[PATCH] nvme-tcp: handle failing req immediately for REQ_FAILFAST_DRIVER

Mon Apr 11 04:22:17 PDT 2022

On Mon, Apr 11, 2022 at 12:58:09PM +0300, Sagi Grimberg wrote:
> > > I see there is a shutdown_timeout which is 5 seconds on default. Seems
> > > not to trigger though.
> > 
> > Obviously, the shutdown_timeout is not connected to the register
> > writes. So we would need something like:
> 
> Looking at this, its probably not what we want...

I agree. We just have to make sure that we fail these register
read/writes on transport layer and don't requeue them.

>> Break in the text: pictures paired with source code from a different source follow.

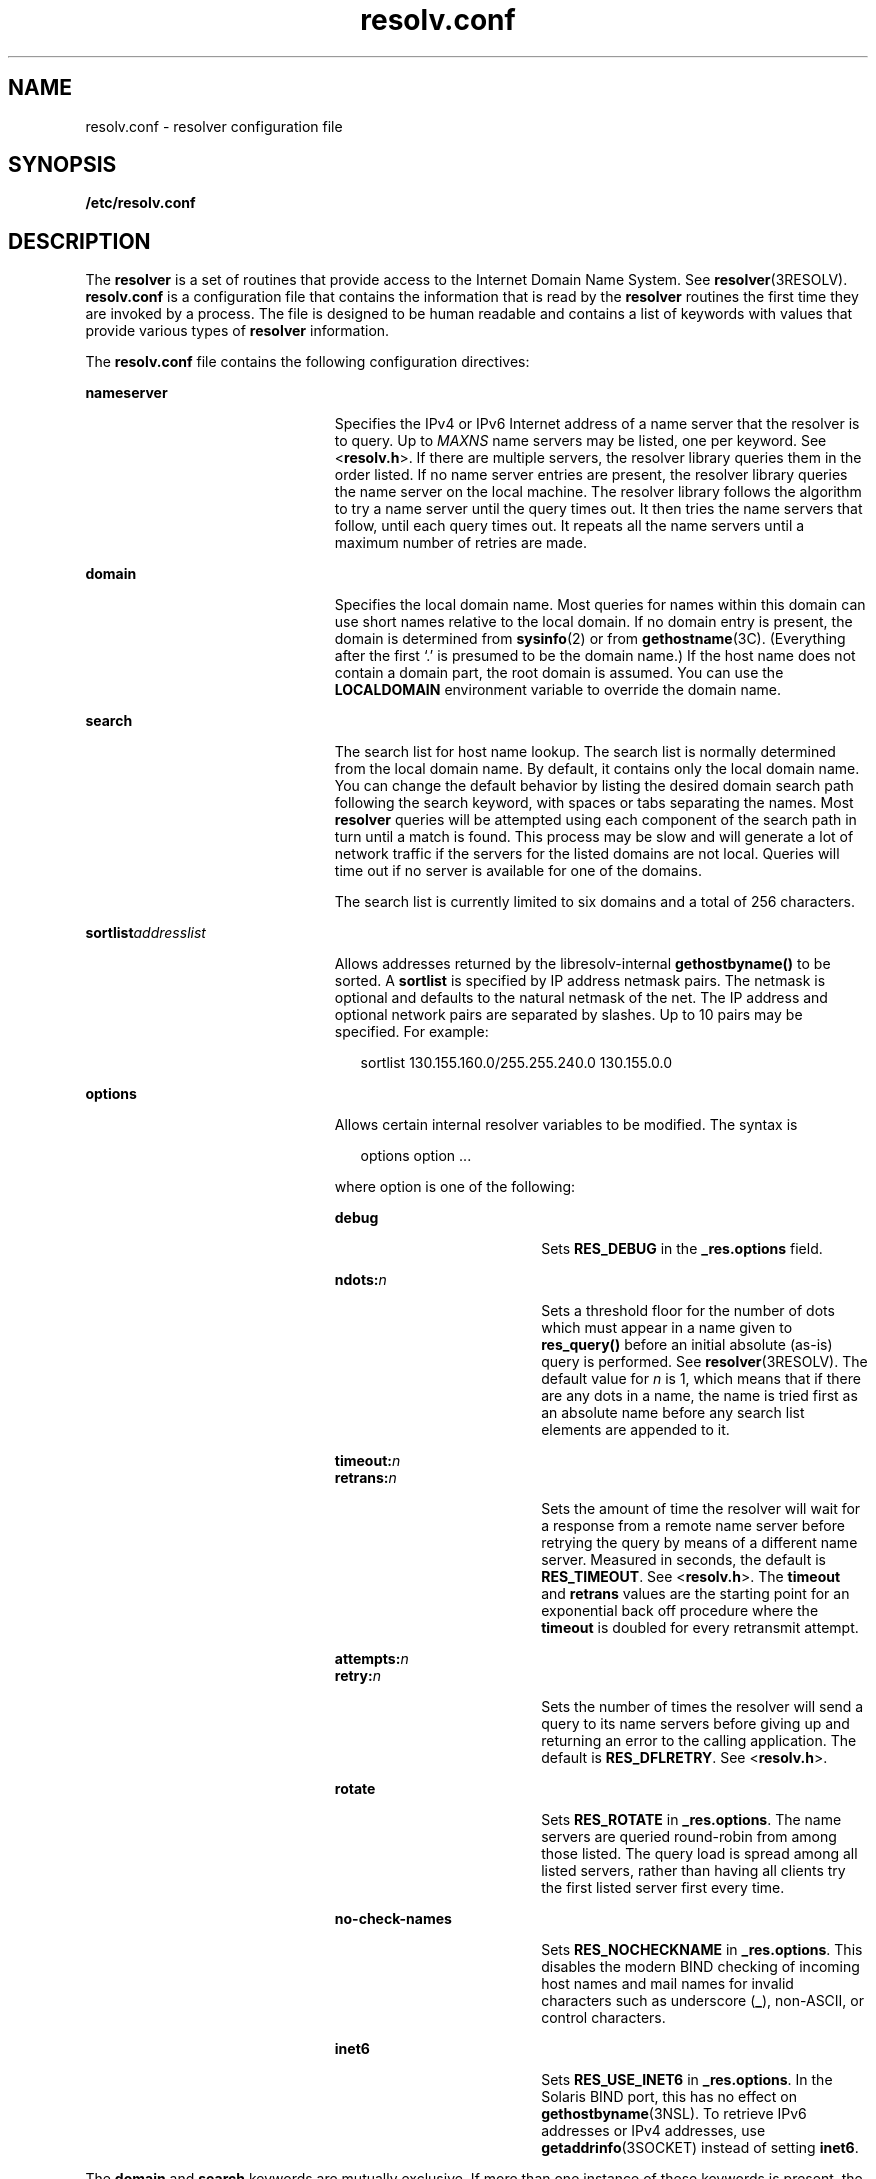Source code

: '\" te
.\" Copyright (c) 2004, Sun Microsystems, Inc. All Rights Reserved.
.\" Copyright 1989 AT&T
.\" Copyright (c) 1983 Regents of the University of California.
.\" All rights reserved. The Berkeley software License Agreement
.\" specifies the terms and conditions for redistribution.
.TH resolv.conf 4 "15 Dec 2004" "SunOS 5.11" "File Formats"
.SH NAME
resolv.conf \- resolver configuration file
.SH SYNOPSIS
.LP
.nf
\fB/etc/resolv.conf\fR
.fi

.SH DESCRIPTION
.sp
.LP
The
.B resolver
is a set of routines that provide access to the Internet
Domain Name System. See \fBresolver\fR(3RESOLV). \fBresolv.conf\fR is a
configuration file that contains the information that is read by the
\fBresolver\fR routines the first time they are invoked by a process. The file is
designed to be human readable and contains a list of keywords with values that
provide various types of
.B resolver
information.
.sp
.LP
The \fBresolv.conf\fR file contains the following configuration directives:
.sp
.ne 2
.mk
.na
.B nameserver
.ad
.RS 23n
.rt
Specifies the IPv4 or IPv6 Internet address of a name server that the resolver
is to query. Up to
.I MAXNS
name servers may be listed, one per keyword. See
<\fBresolv.h\fR>. If there are multiple servers, the resolver library queries
them in the order listed. If no name server entries are present, the resolver
library queries the name server on the local machine. The resolver library
follows the algorithm to try a name server until the query times out. It then
tries the name servers that follow, until each query times out. It repeats all
the name servers until a maximum number of retries are made.
.RE

.sp
.ne 2
.mk
.na
.B domain
.ad
.RS 23n
.rt
Specifies the local domain name. Most queries for names within this domain can
use short names relative to the local domain. If no domain entry is present, the
domain is determined from
.BR sysinfo (2)
or from
.BR gethostname (3C).
(Everything after the first `.' is presumed to be the domain name.) If the host
name does not contain a domain part, the root domain is assumed. You can use the
\fBLOCALDOMAIN\fR environment variable to override the domain name.
.RE

.sp
.ne 2
.mk
.na
.B search
.ad
.RS 23n
.rt
The search list for host name lookup. The search list is normally determined
from the local domain name. By default, it contains only the local domain name.
You can change the default behavior by listing the desired domain search path
following the search keyword, with spaces or tabs separating the names. Most
\fBresolver\fR queries will be attempted using each component of the search path
in turn until a match is found. This process may be slow and will generate a lot
of network traffic if the servers for the listed domains are not local. Queries
will time out if no server is available for one of the domains.
.sp
The search list is currently limited to six domains and a total of 256
characters.
.RE

.sp
.ne 2
.mk
.na
\fBsortlist\fIaddresslist\fR
.ad
.RS 23n
.rt
Allows addresses returned by the libresolv-internal
.B gethostbyname()
to be
sorted. A
.B sortlist
is specified by IP address netmask pairs. The netmask is
optional and defaults to the natural netmask of the net. The IP address and
optional network pairs are separated by slashes. Up to 10 pairs may be specified.
For example:
.sp
.in +2
.nf
sortlist 130.155.160.0/255.255.240.0 130.155.0.0
.fi
.in -2
.sp

.RE

.sp
.ne 2
.mk
.na
.B options
.ad
.RS 23n
.rt
Allows certain internal resolver variables to be modified. The syntax is
.sp
.in +2
.nf
options option ...
.fi
.in -2
.sp

where option is one of the following:
.sp
.ne 2
.mk
.na
.B debug
.ad
.RS 18n
.rt
Sets
.B RES_DEBUG
in the
.B _res.options
field.
.RE

.sp
.ne 2
.mk
.na
\fBndots:\fIn\fR
.ad
.RS 18n
.rt
Sets a threshold floor for the number of dots which must appear in a name given
to
.B res_query()
before an initial absolute (as-is) query is performed. See
.BR resolver (3RESOLV).
The default value for
.I n
is 1, which means that if
there are any dots in a name, the name is tried first as an absolute name before
any search list elements are appended to it.
.RE

.sp
.ne 2
.mk
.na
\fBtimeout:\fIn\fR
.ad
.br
.na
\fBretrans:\fIn\fR
.ad
.RS 18n
.rt
Sets the amount of time the resolver will wait for a response from a remote name
server before retrying the query by means of a different name server. Measured in
seconds, the default is
.BR RES_TIMEOUT .
See <\fBresolv.h\fR>. The
\fBtimeout\fR and \fBretrans\fR values are the starting point for an exponential
back off procedure where the
.B timeout
is doubled for every retransmit
attempt.
.RE

.sp
.ne 2
.mk
.na
\fBattempts:\fIn\fR
.ad
.br
.na
\fBretry:\fIn\fR
.ad
.RS 18n
.rt
Sets the number of times the resolver will send a query to its name servers
before giving up and returning an error to the calling application. The default
is
.BR RES_DFLRETRY .
See <\fBresolv.h\fR>.
.RE

.sp
.ne 2
.mk
.na
.B rotate
.ad
.RS 18n
.rt
Sets
.B RES_ROTATE
in
.BR _res.options .
The name servers are queried
round-robin from among those listed. The query load is spread among all listed
servers, rather than having all clients try the first listed server first every
time.
.RE

.sp
.ne 2
.mk
.na
.B no-check-names
.ad
.RS 18n
.rt
Sets
.B RES_NOCHECKNAME
in
.BR _res.options .
This disables the modern BIND
checking of incoming host names and mail names for invalid characters such as
underscore
.RB ( _ ),
non-ASCII, or control characters.
.RE

.sp
.ne 2
.mk
.na
.B inet6
.ad
.RS 18n
.rt
Sets
.B RES_USE_INET6
in
.BR _res.options .
In the Solaris BIND port, this
has no effect on
.BR gethostbyname "(3NSL). To retrieve IPv6 addresses or IPv4"
addresses, use \fBgetaddrinfo\fR(3SOCKET) instead of setting
.BR inet6 .
.RE

.RE

.sp
.LP
The
.B domain
and
.B search
keywords are mutually exclusive. If more than
one instance of these keywords is present, the last instance takes precedence.
.sp
.LP
You can override the
.B search
keyword of the system \fBresolv.conf\fR file
on a per-process basis by setting the environment variable
.B LOCALDOMAIN
to a
space-separated list of search domains.
.sp
.LP
You can amend the
.B options
keyword of the system \fBresolv.conf\fR file on
a per-process basis by setting the environment variable
.B RES_OPTIONS
to a
space-separated list of resolver options.
.sp
.LP
The keyword and value must appear on a single line. Start the line with the
keyword, for example,
.BR nameserver ,
followed by the value, separated by white
space.
.SH FILES
.sp
.ne 2
.mk
.na
\fB/etc/resolv.conf\fR
.ad
.RS 20n
.rt

.RE

.SH ATTRIBUTES
.sp
.LP
See
.BR attributes (5)
for descriptions of the following attributes:
.sp

.sp
.TS
tab() box;
cw(2.75i) |cw(2.75i)
lw(2.75i) |lw(2.75i)
.
ATTRIBUTE TYPEATTRIBUTE VALUE
_
Interface StabilityStandard BIND 8.3.3
.TE

.SH SEE ALSO
.sp
.LP
.BR domainname (1M),
.BR sysinfo (2),
.BR gethostbyname (3NSL),
.BR getnameinfo (3SOCKET),
.BR getipnodebyname (3SOCKET),
.BR gethostname (3C),
.BR resolver (3RESOLV),
.BR attributes (5)
.sp
.LP
Vixie, Paul, Dunlap, Keven J., Karels, Michael J. \fIName Server Operations
Guide for BIND\fR. Internet Software Consortium, 1996.
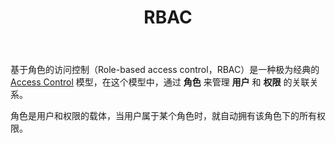 :PROPERTIES:
:ID:       30FEFA50-22CC-430E-B4E4-A68A0F2C424D
:END:
#+TITLE: RBAC

基于角色的访问控制（Role-based access control，RBAC）是一种极为经典的 [[id:83A33205-5E5F-4C00-BC26-BC4CEF4C82CE][Access Control]] 模型，在这个模型中，通过 *角色* 来管理 *用户* 和 *权限* 的关联关系。

角色是用户和权限的载体，当用户属于某个角色时，就自动拥有该角色下的所有权限。

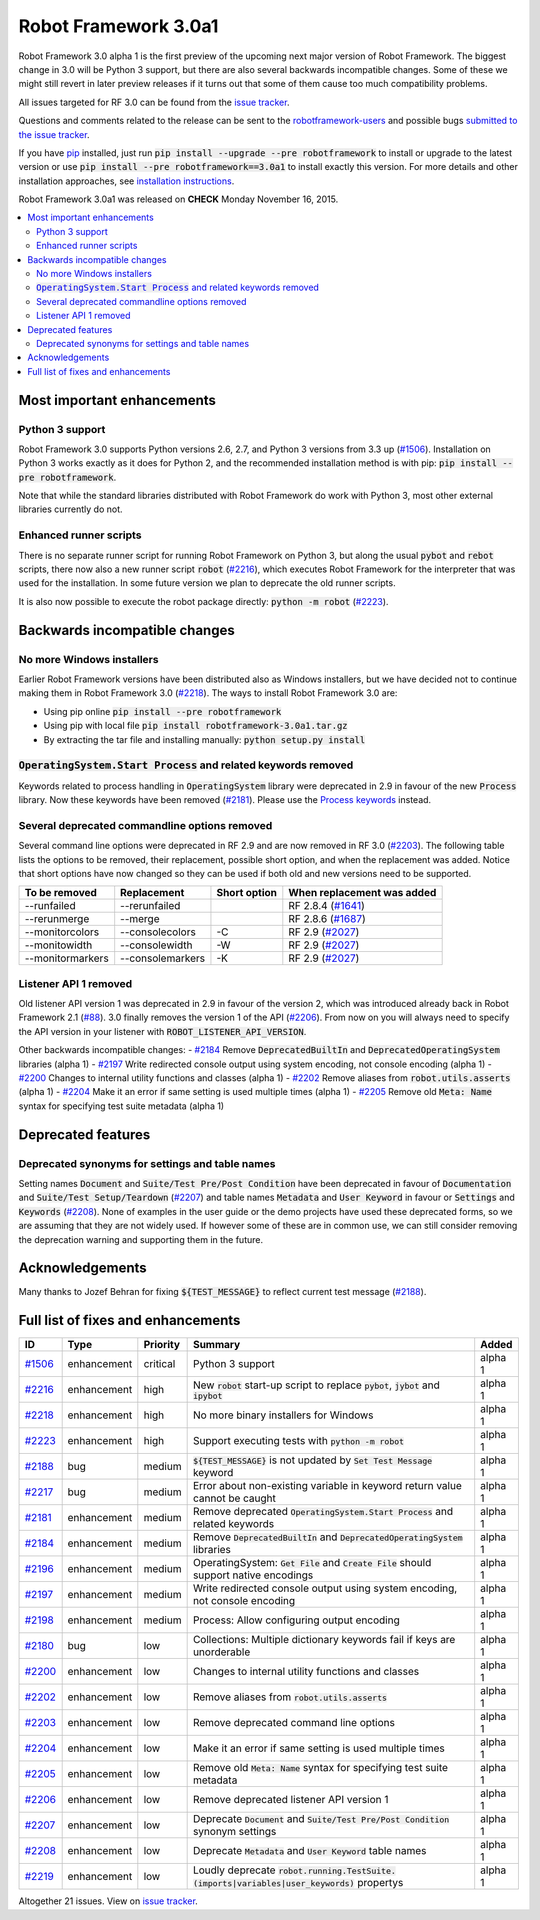 =====================
Robot Framework 3.0a1
=====================

.. default-role:: code

Robot Framework 3.0 alpha 1 is the first preview of the upcoming next major
version of Robot Framework. The biggest change in 3.0 will be Python 3 support,
but there are also several backwards incompatible changes. Some of these we
might still revert in later preview releases if it turns out that some of them
cause too much compatibility problems.

All issues targeted for RF 3.0 can be found from the `issue tracker
<https://github.com/robotframework/robotframework/issues?q=milestone%3A3.0>`_.

Questions and comments related to the release can be sent to the
`robotframework-users <http://groups.google.com/group/robotframework-users>`_
and possible bugs `submitted to the issue tracker
<https://github.com/robotframework/robotframework/issues>`__.

If you have `pip <http://pip-installer.org>`_ installed, just run
`pip install --upgrade --pre robotframework` to install or upgrade to the latest
version or use `pip install --pre robotframework==3.0a1` to install exactly
this version.  For more details and other installation approaches, see
`installation instructions <../../INSTALL.rst>`_.

Robot Framework 3.0a1 was released on **CHECK** Monday November 16, 2015.

.. contents::
   :depth: 2
   :local:

Most important enhancements
===========================

Python 3 support
----------------

Robot Framework 3.0 supports Python versions 2.6, 2.7, and Python 3 versions
from 3.3 up (`#1506`_). Installation on Python 3 works exactly as it does for
Python 2, and the recommended installation method is with pip:
`pip install --pre robotframework`.

Note that while the standard libraries distributed with Robot Framework do work
with Python 3, most other external libraries currently do not.

Enhanced runner scripts
-----------------------

There is no separate runner script for running Robot Framework on Python 3, but
along the usual `pybot` and `rebot` scripts, there now also a new runner script
`robot` (`#2216`_), which executes Robot Framework for the interpreter that was
used for the installation. In some future version we plan to deprecate the old
runner scripts.

It is also now possible to execute the robot package directly: `python -m robot`
(`#2223`_).

Backwards incompatible changes
==============================

No more Windows installers
--------------------------

Earlier Robot Framework versions have been distributed also as Windows
installers, but we have decided not to continue making them in Robot Framework
3.0 (`#2218`_). The ways to install Robot Framework 3.0 are:

- Using pip online `pip install --pre robotframework`
- Using pip with local file `pip install robotframework-3.0a1.tar.gz`
- By extracting the tar file and installing manually: `python setup.py install`

`OperatingSystem.Start Process` and related keywords removed
------------------------------------------------------------

Keywords related to process handling in `OperatingSystem` library were
deprecated in 2.9 in favour of the new `Process` library. Now these keywords
have been removed (`#2181`_). Please use the
`Process keywords <http://robotframework.org/robotframework/latest/libraries/Process.html>`_
instead.

Several deprecated commandline options removed
----------------------------------------------

Several command line options were deprecated in RF 2.9 and are now removed
in RF 3.0 (`#2203`_). The following table lists the options to be removed, their
replacement, possible short option, and when the replacement was added.
Notice that short options have now changed so they can be used if both old and
new versions need to be supported.

================  ================  ============  ==========================
To be removed     Replacement       Short option  When replacement was added
================  ================  ============  ==========================
--runfailed       --rerunfailed                   RF 2.8.4 (`#1641`_)
--rerunmerge      --merge                         RF 2.8.6 (`#1687`_)
--monitorcolors   --consolecolors   -C            RF 2.9 (`#2027`_)
--monitowidth     --consolewidth    -W            RF 2.9 (`#2027`_)
--monitormarkers  --consolemarkers  -K            RF 2.9 (`#2027`_)
================  ================  ============  ==========================

Listener API 1 removed
----------------------

Old listener API version 1 was deprecated in 2.9 in favour of the version 2,
which was introduced already back in Robot Framework 2.1 (`#88`_). 3.0 finally
removes the version 1 of the API (`#2206`_). From now on you will always need
to specify the API version in your listener with `ROBOT_LISTENER_API_VERSION`.

Other backwards incompatible changes:
- `#2184`_ Remove `DeprecatedBuiltIn` and `DeprecatedOperatingSystem` libraries (alpha 1)
- `#2197`_ Write redirected console output using system encoding, not console encoding (alpha 1)
- `#2200`_ Changes to internal utility functions and classes (alpha 1)
- `#2202`_ Remove aliases from `robot.utils.asserts` (alpha 1)
- `#2204`_ Make it an error if same setting is used multiple times (alpha 1)
- `#2205`_ Remove old `Meta: Name` syntax for specifying test suite metadata  (alpha 1)

.. _#88: https://github.com/robotframework/robotframework/issues/88
.. _#1641: https://github.com/robotframework/robotframework/issues/1641
.. _#1687: https://github.com/robotframework/robotframework/issues/1687
.. _#2027: https://github.com/robotframework/robotframework/issues/2027

Deprecated features
===================

Deprecated synonyms for settings and table names
------------------------------------------------

Setting names `Document` and `Suite/Test Pre/Post Condition` have been
deprecated in favour of `Documentation` and `Suite/Test Setup/Teardown`
(`#2207`_) and table names `Metadata` and `User Keyword` in favour or
`Settings` and `Keywords` (`#2208`_). None of examples in the user guide or the
demo projects have used these deprecated forms, so we are assuming that they are
not widely used. If however some of these are in common use, we can still
consider removing the deprecation warning and supporting them in the future.

Acknowledgements
================

Many thanks to Jozef Behran for fixing `${TEST_MESSAGE}` to reflect current test
message (`#2188`_).

Full list of fixes and enhancements
===================================

.. list-table::
    :header-rows: 1

    * - ID
      - Type
      - Priority
      - Summary
      - Added
    * - `#1506`_
      - enhancement
      - critical
      - Python 3 support
      - alpha 1
    * - `#2216`_
      - enhancement
      - high
      - New `robot` start-up script to replace `pybot`, `jybot` and `ipybot`
      - alpha 1
    * - `#2218`_
      - enhancement
      - high
      - No more binary installers for Windows
      - alpha 1
    * - `#2223`_
      - enhancement
      - high
      - Support executing tests with `python -m robot`
      - alpha 1
    * - `#2188`_
      - bug
      - medium
      - `${TEST_MESSAGE}` is not updated by `Set Test Message` keyword
      - alpha 1
    * - `#2217`_
      - bug
      - medium
      - Error about non-existing variable in keyword return value cannot be caught
      - alpha 1
    * - `#2181`_
      - enhancement
      - medium
      - Remove deprecated `OperatingSystem.Start Process` and related keywords
      - alpha 1
    * - `#2184`_
      - enhancement
      - medium
      - Remove `DeprecatedBuiltIn` and `DeprecatedOperatingSystem` libraries
      - alpha 1
    * - `#2196`_
      - enhancement
      - medium
      - OperatingSystem: `Get File` and `Create File` should support native encodings
      - alpha 1
    * - `#2197`_
      - enhancement
      - medium
      - Write redirected console output using system encoding, not console encoding
      - alpha 1
    * - `#2198`_
      - enhancement
      - medium
      - Process: Allow configuring output encoding
      - alpha 1
    * - `#2180`_
      - bug
      - low
      - Collections: Multiple dictionary keywords fail if keys are unorderable
      - alpha 1
    * - `#2200`_
      - enhancement
      - low
      - Changes to internal utility functions and classes
      - alpha 1
    * - `#2202`_
      - enhancement
      - low
      - Remove aliases from `robot.utils.asserts`
      - alpha 1
    * - `#2203`_
      - enhancement
      - low
      - Remove deprecated command line options
      - alpha 1
    * - `#2204`_
      - enhancement
      - low
      - Make it an error if same setting is used multiple times
      - alpha 1
    * - `#2205`_
      - enhancement
      - low
      - Remove old `Meta: Name` syntax for specifying test suite metadata
      - alpha 1
    * - `#2206`_
      - enhancement
      - low
      - Remove deprecated listener API version 1
      - alpha 1
    * - `#2207`_
      - enhancement
      - low
      - Deprecate `Document` and `Suite/Test Pre/Post Condition` synonym settings
      - alpha 1
    * - `#2208`_
      - enhancement
      - low
      - Deprecate `Metadata` and `User Keyword` table names
      - alpha 1
    * - `#2219`_
      - enhancement
      - low
      - Loudly deprecate `robot.running.TestSuite.(imports|variables|user_keywords)` propertys
      - alpha 1

Altogether 21 issues. View on `issue tracker <https://github.com/robotframework/robotframework/issues?q=milestone%3A3.0>`__.

.. _User Guide: http://robotframework.org/robotframework/#user-guide
.. _#1506: https://github.com/robotframework/robotframework/issues/1506
.. _#2216: https://github.com/robotframework/robotframework/issues/2216
.. _#2218: https://github.com/robotframework/robotframework/issues/2218
.. _#2223: https://github.com/robotframework/robotframework/issues/2223
.. _#2188: https://github.com/robotframework/robotframework/issues/2188
.. _#2217: https://github.com/robotframework/robotframework/issues/2217
.. _#2181: https://github.com/robotframework/robotframework/issues/2181
.. _#2184: https://github.com/robotframework/robotframework/issues/2184
.. _#2196: https://github.com/robotframework/robotframework/issues/2196
.. _#2197: https://github.com/robotframework/robotframework/issues/2197
.. _#2198: https://github.com/robotframework/robotframework/issues/2198
.. _#2180: https://github.com/robotframework/robotframework/issues/2180
.. _#2200: https://github.com/robotframework/robotframework/issues/2200
.. _#2202: https://github.com/robotframework/robotframework/issues/2202
.. _#2203: https://github.com/robotframework/robotframework/issues/2203
.. _#2204: https://github.com/robotframework/robotframework/issues/2204
.. _#2205: https://github.com/robotframework/robotframework/issues/2205
.. _#2206: https://github.com/robotframework/robotframework/issues/2206
.. _#2207: https://github.com/robotframework/robotframework/issues/2207
.. _#2208: https://github.com/robotframework/robotframework/issues/2208
.. _#2219: https://github.com/robotframework/robotframework/issues/2219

> I've inspected the code and I don't think that we should check
> the return code at all, we should simply fail the request. If
> the io_work context is running in parallel with the the error
> recovery handler we have a bug that we need to fix.
> 
> How about this?

Yes this would work fine for my case.

> --
> diff --git a/drivers/nvme/host/tcp.c b/drivers/nvme/host/tcp.c
> index 10fc45d95b86..6d59867bb275 100644
> --- a/drivers/nvme/host/tcp.c
> +++ b/drivers/nvme/host/tcp.c
> @@ -1147,8 +1147,7 @@ static int nvme_tcp_try_send(struct nvme_tcp_queue
> *queue)
>         } else if (ret < 0) {
>                 dev_err(queue->ctrl->ctrl.device,
>                         "failed to send request %d\n", ret);
> -               if (ret != -EPIPE && ret != -ECONNRESET)
> -                       nvme_tcp_fail_request(queue->request);
> +               nvme_tcp_fail_request(req);
>                 nvme_tcp_done_send_req(queue);
>         }
>         return ret;
> --
> 
> Adding Anton,
> 
> Anton, do you see an issue with this change? io_work is safely
> fenced from the cancellation iter so there is no reason for
> us not to fail the request here when the socket closes (or
> any other reason for that matter).